▶ Assigned task A: Can you retype everything in the Joe Williams profile from "Youth career" down to "Athletic / 38 / (1)"?
▶ Assigned task B: According to the Joe Williams profile, how much did Bristol City pay to sign him in August 2020?
▶ Assigned task C: What does the Joe Williams profile say, summed up in two sentences?

Personal information
- Full name: Joseph Michael Williams
- Date of birth: 8 December 1996 (age 29)
- Place of birth: Liverpool, England
- Height: 5 ft 10 in (1.78 m)
- Position: Midfielder

Team information
- Current team: Bristol City
- Number: 8

Youth career
- 2004–2017: Everton

Senior career*
- Years: Team / Apps / (Gls)
- 2017–2019: Everton / 0 / (0)
- 2017–2018: → Barnsley (loan) / 34 / (1)
- 2018–2019: → Bolton Wanderers (loan) / 29 / (0)
- 2019–2020: Wigan Athletic / 38 / (1)
- 2020–: Bristol City / 129 / (2)

International career
- 2016: England U20 / 2 / (0)

= Joe Williams (footballer, born 1996) =

English footballer

Joseph Michael Williams (born 8 December 1996) is an English professional footballer who plays as a midfielder for club Bristol City.

Williams began his career with Everton, spending loan spells at Barnsley and Bolton Wanderers, later playing for Wigan Athletic and Bristol City.

==Club career==
Williams was born in Liverpool, Merseyside. He joined local side Everton at the age of seven, progressing through the age groups to become a first year scholar in June 2013. In November 2014 he appeared as an unused substitute for the UEFA Europa League game against FC Krasnodar.

In July 2017 he joined Barnsley on loan. He scored his first goal for the club in a 4–2 win at Burton Albion on 31 October 2017.

On 23 August 2018 he joined Bolton Wanderers on a season long loan.

In July 2019 he signed for Wigan Athletic.

On 20 August 2020, Williams signed for Bristol City for £1,200,000 signing a four-year deal. On 29 May 2024, Williams signed a new three-year contract extension.

==International career==
He has represented England at under-20 youth level.

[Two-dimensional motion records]
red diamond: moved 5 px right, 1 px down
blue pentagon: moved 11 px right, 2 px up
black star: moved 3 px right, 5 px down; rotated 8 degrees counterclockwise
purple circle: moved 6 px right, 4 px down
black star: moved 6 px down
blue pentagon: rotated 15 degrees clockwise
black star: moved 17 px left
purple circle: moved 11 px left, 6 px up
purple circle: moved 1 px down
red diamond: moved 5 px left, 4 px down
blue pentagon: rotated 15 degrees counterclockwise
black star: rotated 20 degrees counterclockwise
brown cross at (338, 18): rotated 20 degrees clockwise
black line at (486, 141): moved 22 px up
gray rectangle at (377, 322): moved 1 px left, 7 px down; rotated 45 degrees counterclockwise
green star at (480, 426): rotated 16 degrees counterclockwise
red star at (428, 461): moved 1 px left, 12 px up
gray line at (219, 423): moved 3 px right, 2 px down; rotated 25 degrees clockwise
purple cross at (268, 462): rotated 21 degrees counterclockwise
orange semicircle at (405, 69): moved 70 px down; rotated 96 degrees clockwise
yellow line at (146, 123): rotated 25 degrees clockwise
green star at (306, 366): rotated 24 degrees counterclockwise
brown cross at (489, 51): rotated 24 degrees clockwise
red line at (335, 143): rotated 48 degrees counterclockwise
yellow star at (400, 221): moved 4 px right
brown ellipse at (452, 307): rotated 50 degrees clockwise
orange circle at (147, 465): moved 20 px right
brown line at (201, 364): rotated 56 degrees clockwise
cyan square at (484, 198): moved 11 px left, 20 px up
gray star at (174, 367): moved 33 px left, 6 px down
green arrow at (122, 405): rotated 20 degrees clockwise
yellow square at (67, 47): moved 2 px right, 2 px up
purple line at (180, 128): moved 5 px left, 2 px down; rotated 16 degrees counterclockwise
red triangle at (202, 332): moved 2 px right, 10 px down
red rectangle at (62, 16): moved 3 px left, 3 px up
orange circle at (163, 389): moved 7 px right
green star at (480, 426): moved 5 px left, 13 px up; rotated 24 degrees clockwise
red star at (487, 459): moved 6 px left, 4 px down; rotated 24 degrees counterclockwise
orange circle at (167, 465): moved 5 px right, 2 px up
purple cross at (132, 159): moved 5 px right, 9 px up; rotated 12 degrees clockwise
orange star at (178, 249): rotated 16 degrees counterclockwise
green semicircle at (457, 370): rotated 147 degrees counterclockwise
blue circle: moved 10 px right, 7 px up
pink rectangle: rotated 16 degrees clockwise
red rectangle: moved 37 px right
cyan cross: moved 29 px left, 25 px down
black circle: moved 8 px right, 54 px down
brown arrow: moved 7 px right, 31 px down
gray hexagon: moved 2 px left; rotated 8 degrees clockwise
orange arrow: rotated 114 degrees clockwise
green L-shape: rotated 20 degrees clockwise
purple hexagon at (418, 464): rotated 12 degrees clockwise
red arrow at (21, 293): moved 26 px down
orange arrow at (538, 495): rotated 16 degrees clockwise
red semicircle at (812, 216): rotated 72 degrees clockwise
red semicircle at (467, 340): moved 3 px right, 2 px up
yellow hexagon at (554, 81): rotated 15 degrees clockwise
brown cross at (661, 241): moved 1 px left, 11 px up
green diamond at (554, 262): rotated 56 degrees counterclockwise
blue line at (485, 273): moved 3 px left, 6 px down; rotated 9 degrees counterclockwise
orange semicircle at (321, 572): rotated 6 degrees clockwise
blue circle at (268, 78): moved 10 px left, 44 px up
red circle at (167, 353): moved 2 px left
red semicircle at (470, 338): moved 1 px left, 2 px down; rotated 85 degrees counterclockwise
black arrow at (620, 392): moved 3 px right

▶ Exercise response A:
Youth career
- 2004–2017: Everton

Senior career*
- Years: Team / Apps / (Gls)
- 2017–2019: Everton / 0 / (0)
- 2017–2018: → Barnsley (loan) / 34 / (1)
- 2018–2019: → Bolton Wanderers (loan) / 29 / (0)
- 2019–2020: Wigan Athletic / 38 / (1)

▶ Exercise response B: £1,200,000

▶ Exercise response C: Joseph Michael Williams, born 8 December 1996 in Liverpool, is an English professional footballer who plays as a midfielder for Bristol City. He came up through Everton's age groups, had loan spells at Barnsley and Bolton Wanderers, and played for Wigan Athletic before signing for Bristol City in 2020.